** Opening Supplied data block **

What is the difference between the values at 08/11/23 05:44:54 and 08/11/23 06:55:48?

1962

** Closing Supplied data block **
** Opening Supplied data block **

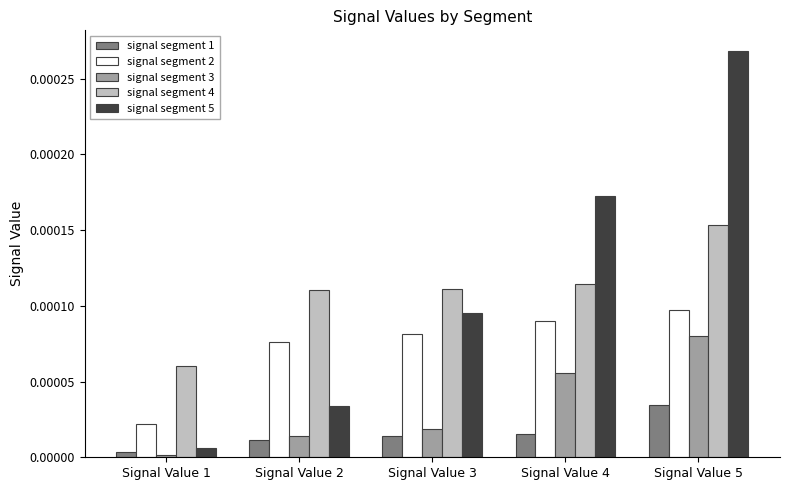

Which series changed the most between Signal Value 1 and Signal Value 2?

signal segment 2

** Closing Supplied data block **
** Opening Supplied data block **

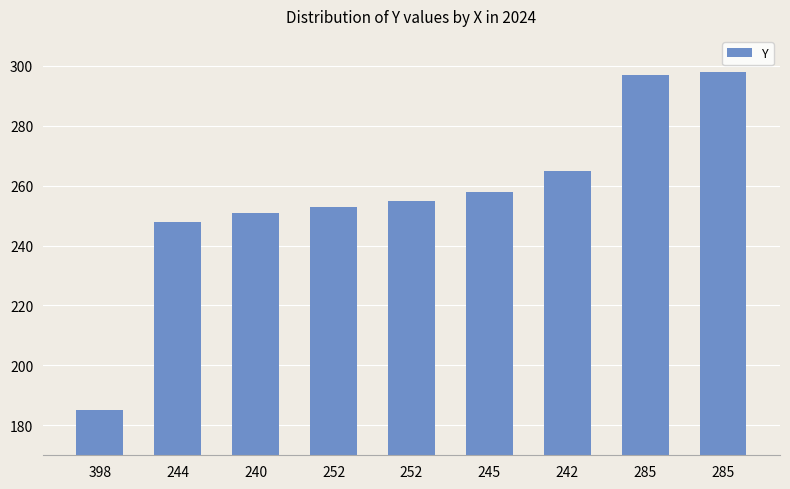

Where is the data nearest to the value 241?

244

** Closing Supplied data block **

- [Task to carry out]
Pull out every line of the records above that contains the string "between", matching uppercase and lowercase exactly.

- [Finished task]
What is the difference between the values at 08/11/23 05:44:54 and 08/11/23 06:55:48?
Which series changed the most between Signal Value 1 and Signal Value 2?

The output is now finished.